◆ Aufgaben:
a – Welche Finanzierungssäulen der Theater in M-V zählt der Ausgangstext auf? Gib alle an.
b – Bis wann soll das VTR laut Ausgangstext ein inhaltliches Theaterkonzept vorlegen?

3. Finanzierungssäulen der Theater in M-V

  1. Zuschuss der Theaterträger (Kommunen, evtl. Dritte)
  2. Zuweisung von FAG-Mitteln unter Berücksichtigung des Einwohnereinzugsbereichs,der finanziellen Beteiligung der Theaterträger und der zahlungswirksamen Aufwendungen laut Wirtschaftsplan
  3. finanzieller Beitrag des Landes, der nicht aus dem Vorwegabzug kommunaler Mittel (FAG) resultiert, zu vergeben auf Basis von Zielvereinbarungen zwischen Theaterträgern und Land, zu finanzieren über Steuermehreinnahmen (z.B. 10 % der Mehreinnahmen aufgrund der Erhöhung der Grunderwerbssteuer)
  4. Verbreiterung der kommunalen Finanzierungsbasis durch Einbeziehung der Landkreise
  5. Einnahmeerhöhung / Kostenoptimierung in den Theatern

4. Rostocker Handlungsbedarf - Nächste Schritte

  • Die Verhandlungen mit dem Land sind umfassend vorzubereiten, unter Aufstellung einer fachlich starken Verhandlungsgruppe.
  • Die unter „Rostocker Modell“ genannte Herangehensweise ist durch eine selbstbewusste Rostocker Verhandlungsführung einzufordern.
  • Das VTR entwickelt bis Ende Januar Grundzüge der inhaltlichen Erneuerung des VTR.
  • Bei der derzeit laufenden Ausschreibung eines Intendanten (Bewerbungsschluss 21.12.12) ist eine Person mit innovativem Konzept auszuwählen. Bewerbern mit konzeptionellen Ansätzen ist ggf. eine Fristverlängerung für eine Vertiefung ihres Konzeptes zu gewähren.
  • Die AG Theaterneubau ist umgehend einzuberufen.
  • Das VTR hat bis zum Sommer 2013 ein inhaltliches Theaterkonzeptes unter Entwicklung eines Alleinstellungsmerkmals vorzulegen.
  • Aus dem Konzept sind, in Verbindung mit den bereits beschlossenen Konzepten, die erforderlichen Strukturen abzuleiten.
  • Die Ergebnisse sind der Öffentlichkeit zur Debatte vorzulegen, bevor sie durch die Bürgerschaft beschlossen werden.

Dr. Sybille Bachmann, Vorsitzende der Fraktion Rostocker Bund/Graue/Aufbruch 09

Montag, Dezember 31, 2012

Ein klares Wort

*
"Ausdruck für unser Versagen
- auch des Berliner Ensembles oder vielleicht des Theaters generell -
ist die traurige Tatsache,
dass wir in Afghanistan und auf dem Balkan Kriege führen
und die Künstler dazu schweigen."
*

Claus Peymann, Intendant des Berliner Ensembles, in der Berliner Zeitung, zitiert im Neuen Deutschland vom 31.12.2012

Viel zu spät spricht es einer (ein Einziger!) aus, was dem Theater nicht nur in Rostock fehlt, was es so zusammenstreichbar und entbehrlich macht: Der fehlende gesellschaftliche Bezug.

◆ Bereitgestellte Daten:
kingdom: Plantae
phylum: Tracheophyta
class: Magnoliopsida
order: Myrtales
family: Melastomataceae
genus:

◆ Musterlösungen:
a –
1. Zuschuss der Theaterträger (Kommunen, evtl. Dritte)
2. Zuweisung von FAG-Mitteln unter Berücksichtigung des Einwohnereinzugsbereichs, der finanziellen Beteiligung der Theaterträger und der zahlungswirksamen Aufwendungen laut Wirtschaftsplan
3. finanzieller Beitrag des Landes, der nicht aus dem Vorwegabzug kommunaler Mittel (FAG) resultiert, vergeben auf Basis von Zielvereinbarungen zwischen Theaterträgern und Land und finanziert über Steuermehreinnahmen
4. Verbreiterung der kommunalen Finanzierungsbasis durch Einbeziehung der Landkreise
5. Einnahmeerhöhung / Kostenoptimierung in den Theatern

b – Bis zum Sommer 2013.